A pair of NASA airplanes crisscrossing the skies and doing stomach-turning loops are giving scientists a 3-D look at winter air pollution in a way they've never had before.
The flights are part of a five-year, $30 million mission called DISCOVER-AQ, an effort to help researchers develop the next generation of satellites to measure air pollution from space. Jim Crawford, the mission's lead investigator from NASA's Langley Research Center in Virginia, explains how the airplanes work with monitoring stations on the ground to provide a better understanding of how air pollution forms and mixes.
The Valley's unique geography -- flat land ringed by mountain ranges -- and stagnant winter weather are the perfect lab for pollution research, Crawford said: "This is a great place to come."
The Valley is the second of four places in the U.S. where scientists are using the aircraft and ground stations to learn about pollution formation.
One of the planes, a four-engine P-3B Orion, has attracted considerable attention with its low-level passes and circles over and around Valley cities. Instruments on the plane measure the air quality at altitudes from below 1,000 feet up to about 9,000 feet.

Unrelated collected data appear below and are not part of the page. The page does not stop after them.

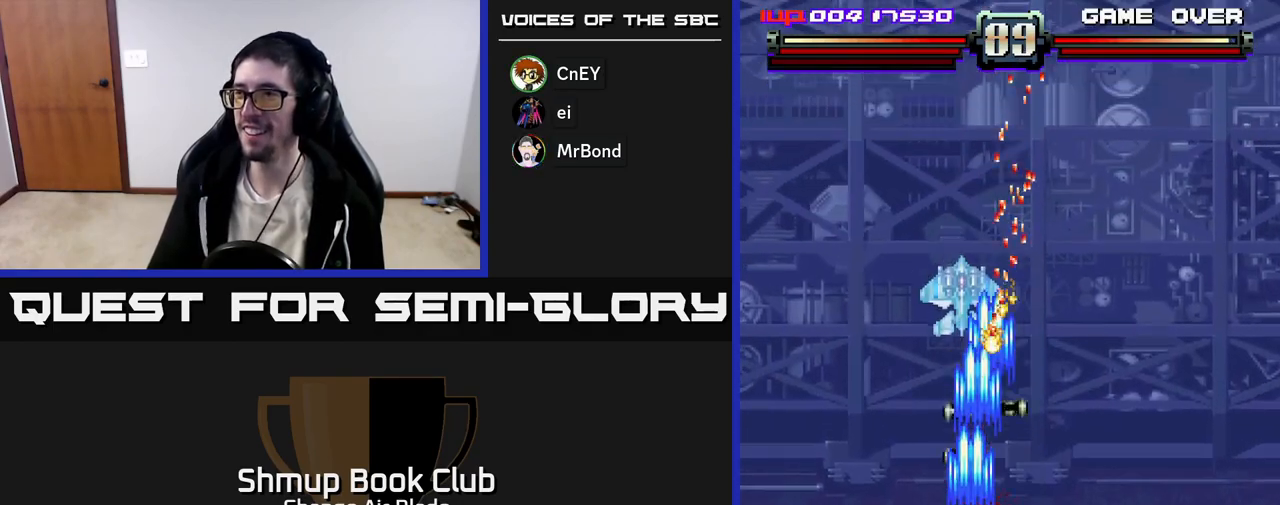
{"buttons": ["A", "DPAD_DOWN", "DPAD_RIGHT"], "left_stick": "center", "right_stick": "center", "events": [[17, "DPAD_RIGHT", "down"], [67, "DPAD_RIGHT", "up"], [133, "DPAD_LEFT", "down"], [183, "DPAD_DOWN", "up"], [250, "DPAD_UP", "down"], [267, "DPAD_LEFT", "up"], [300, "DPAD_RIGHT", "down"], [400, "DPAD_UP", "up"], [467, "DPAD_DOWN", "down"]]}
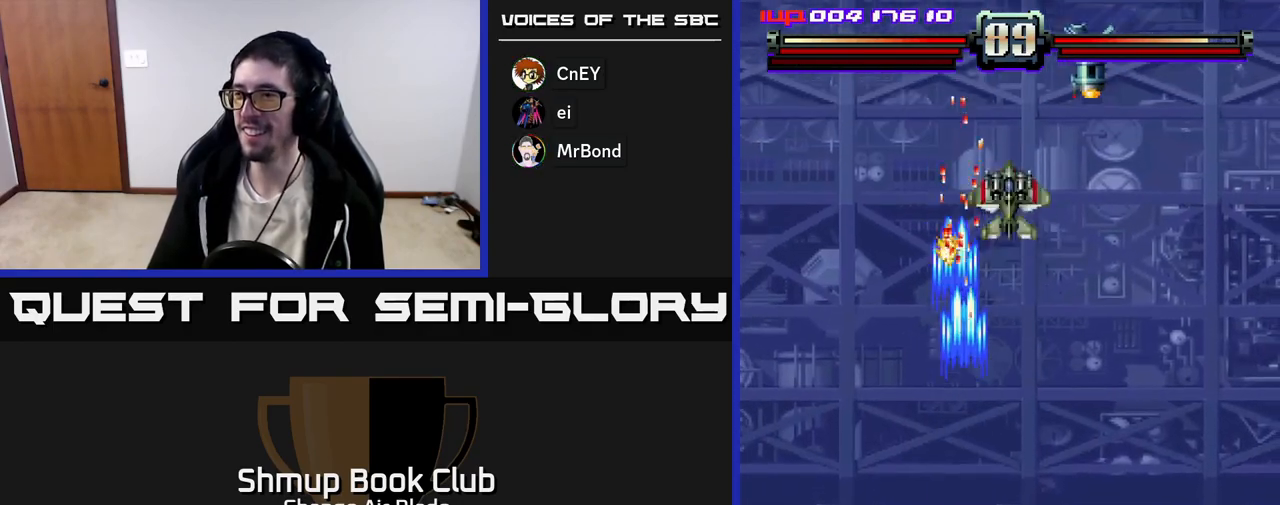
{"buttons": ["A", "DPAD_UP"], "left_stick": "center", "right_stick": "center", "events": [[200, "DPAD_DOWN", "up"], [200, "DPAD_RIGHT", "up"], [267, "DPAD_LEFT", "down"], [383, "DPAD_LEFT", "up"], [433, "DPAD_RIGHT", "down"], [450, "DPAD_UP", "down"], [467, "DPAD_RIGHT", "up"]]}
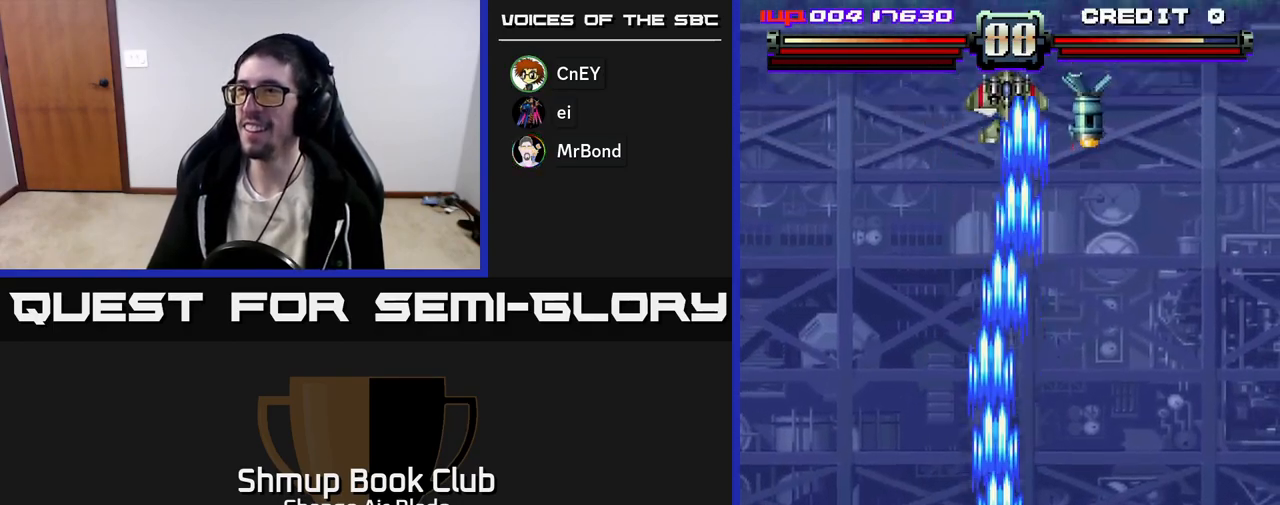
{"buttons": ["A", "DPAD_RIGHT"], "left_stick": "center", "right_stick": "center", "events": [[250, "DPAD_RIGHT", "down"], [267, "DPAD_UP", "up"]]}
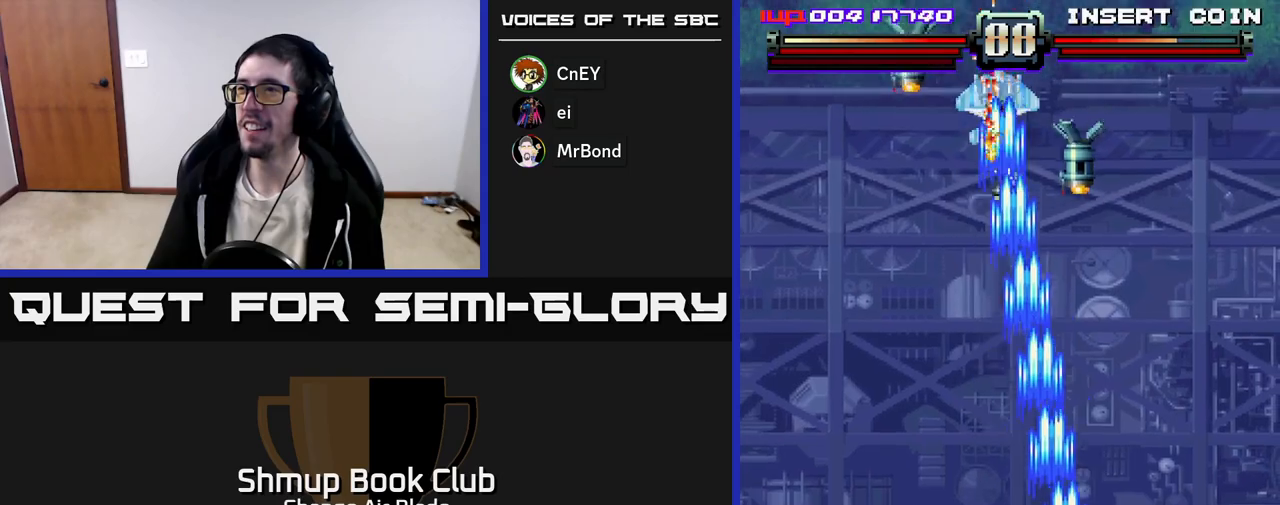
{"buttons": ["A", "DPAD_DOWN", "DPAD_LEFT"], "left_stick": "center", "right_stick": "center", "events": [[67, "DPAD_DOWN", "down"], [67, "DPAD_RIGHT", "up"], [83, "DPAD_LEFT", "down"], [100, "DPAD_DOWN", "up"], [500, "DPAD_DOWN", "down"]]}
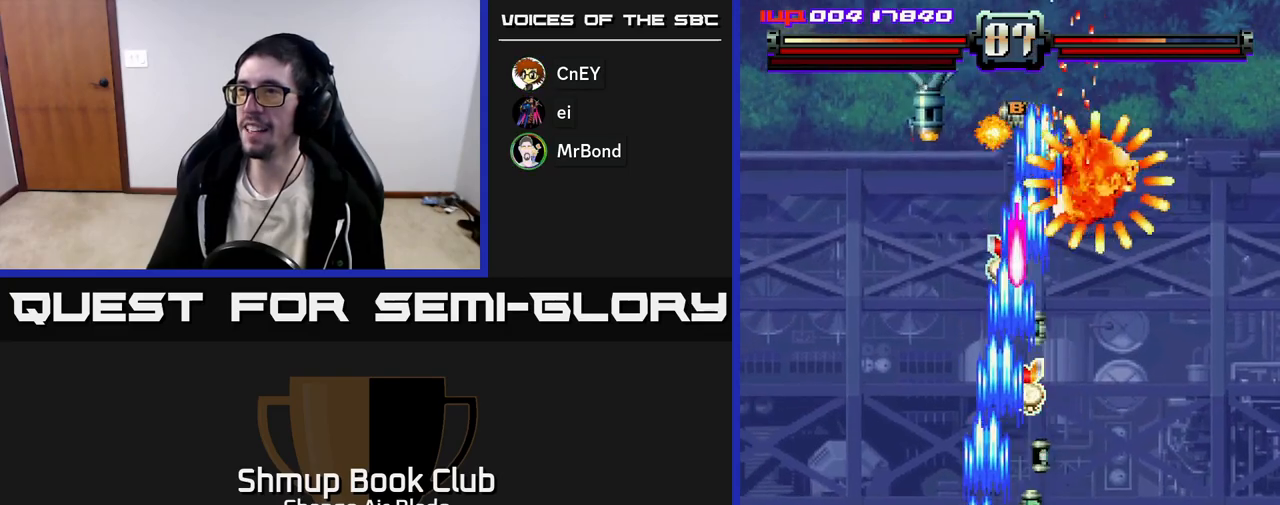
{"buttons": ["A", "DPAD_DOWN"], "left_stick": "center", "right_stick": "center", "events": [[17, "DPAD_LEFT", "up"], [33, "DPAD_RIGHT", "down"], [50, "DPAD_DOWN", "up"], [250, "DPAD_UP", "down"], [267, "DPAD_RIGHT", "up"], [333, "DPAD_LEFT", "down"], [417, "DPAD_UP", "up"], [500, "DPAD_DOWN", "down"], [500, "DPAD_LEFT", "up"]]}
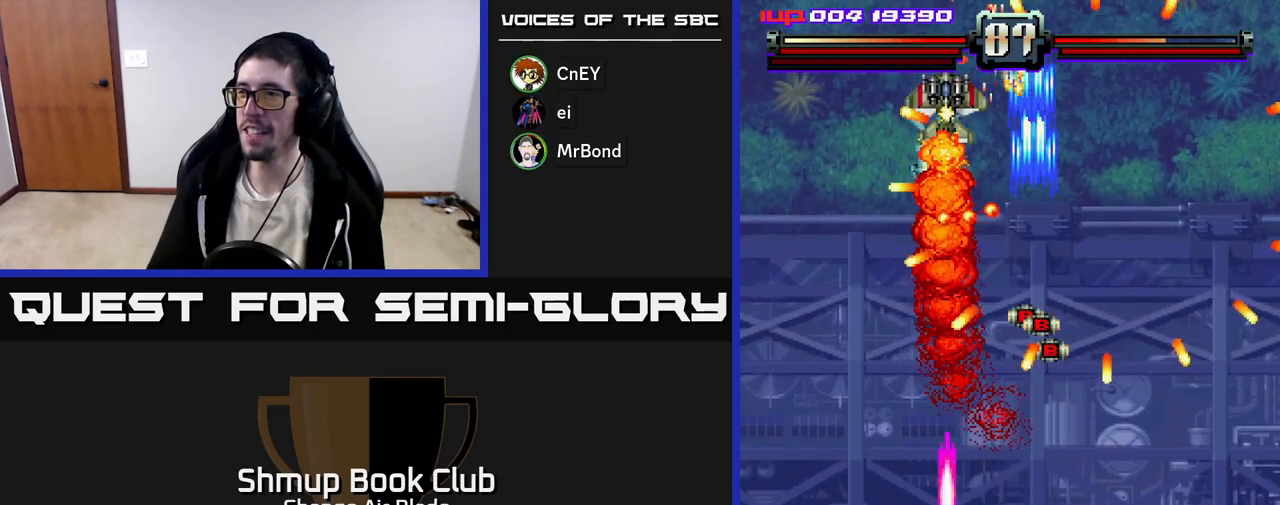
{"buttons": ["A", "DPAD_DOWN", "DPAD_LEFT"], "left_stick": "center", "right_stick": "center", "events": [[17, "DPAD_RIGHT", "down"], [83, "DPAD_RIGHT", "up"], [117, "DPAD_LEFT", "down"], [167, "DPAD_LEFT", "up"], [200, "DPAD_RIGHT", "down"], [433, "DPAD_RIGHT", "up"], [450, "DPAD_LEFT", "down"]]}
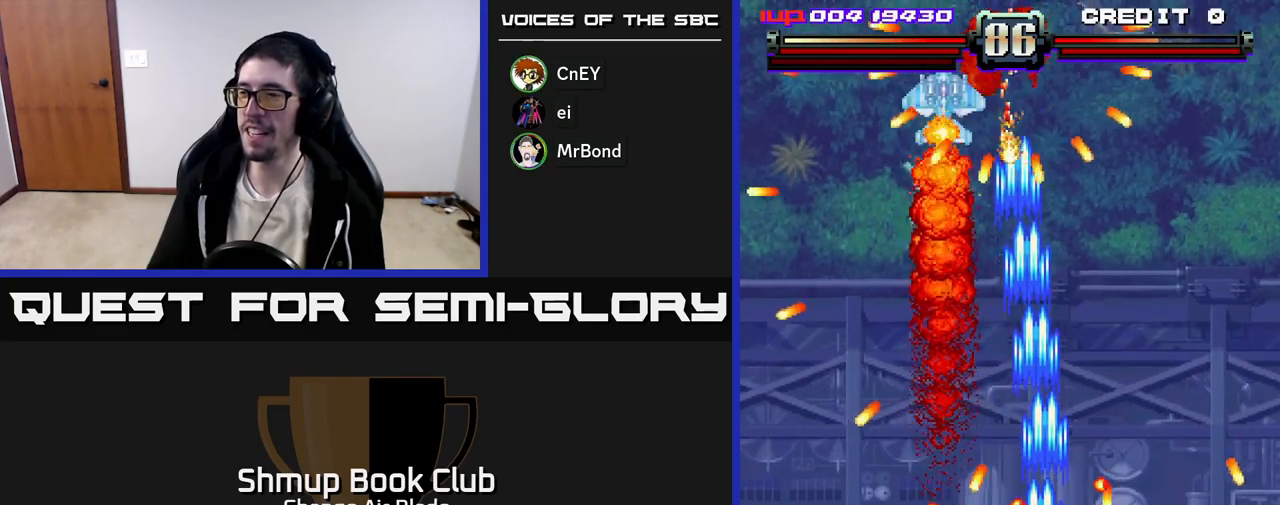
{"buttons": ["A", "DPAD_LEFT"], "left_stick": "center", "right_stick": "center", "events": [[67, "DPAD_LEFT", "up"], [83, "DPAD_DOWN", "up"], [83, "DPAD_RIGHT", "down"], [217, "DPAD_DOWN", "down"], [233, "DPAD_RIGHT", "up"], [250, "DPAD_LEFT", "down"], [267, "DPAD_DOWN", "up"]]}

At the same time, a smaller plane cruises at about 26,000 feet, using lasers and reflected light to simulate how an orbiting satellite sees the atmosphere over the Valley.
Tuesday was the fifth of 10 scheduled DISCOVER-AQ flights over the region, and the last before a weather front came through to help clean the air. When flights resume, perhaps as early as this weekend, scientists hope to examine how pollution forms from a clean slate and worsens with time in the region. "We arrived here at an ideal time for us," Crawford said.
Winter Soup
Winter weather in the Valley creates an accumulation of very fine dust and chemical particles, compared with the summer, when chemicals that create ozone are more prevalent. But conditions can change daily or even hourly.
Ground stations operated by the San Joaquin Valley Air Pollution Control District and the California Air Resources Board give air-quality regulators a snapshot of what's happening on the Earth's surface. Satellites that pass overhead once a day offer a glimpse at the entire atmosphere at that particular time.
But satellites in space cannot distinguish whether pollution is in the upper atmosphere, near the surface, or somewhere in between.
"Trying to make a judgment about what the regulator wants to know -- which is what you're breathing on the ground -- and teasing that apart is not the easiest thing to do right now with satellites," Crawford said.
NASA's project is filling the gap.
The P-3B is festooned with probes that suck air as it climbs and descends. The probes connect to eight instruments that identify chemicals in the air and their concentrations at different altitudes. Scientists get a real-time look at the gunk that blankets the Valley between winter storms.
David Lighthall, health science adviser for the Valley air district, said the research will help his agency better predict pollution problems for the region's residents.
"They're laying the foundation for an improved model for both ozone and PM-2.5 (fine particles)," Lighthall said. "From these studies, they're collecting fine-grained meteorological information over time, to get different combinations of information that we can relate to our ground-level observations."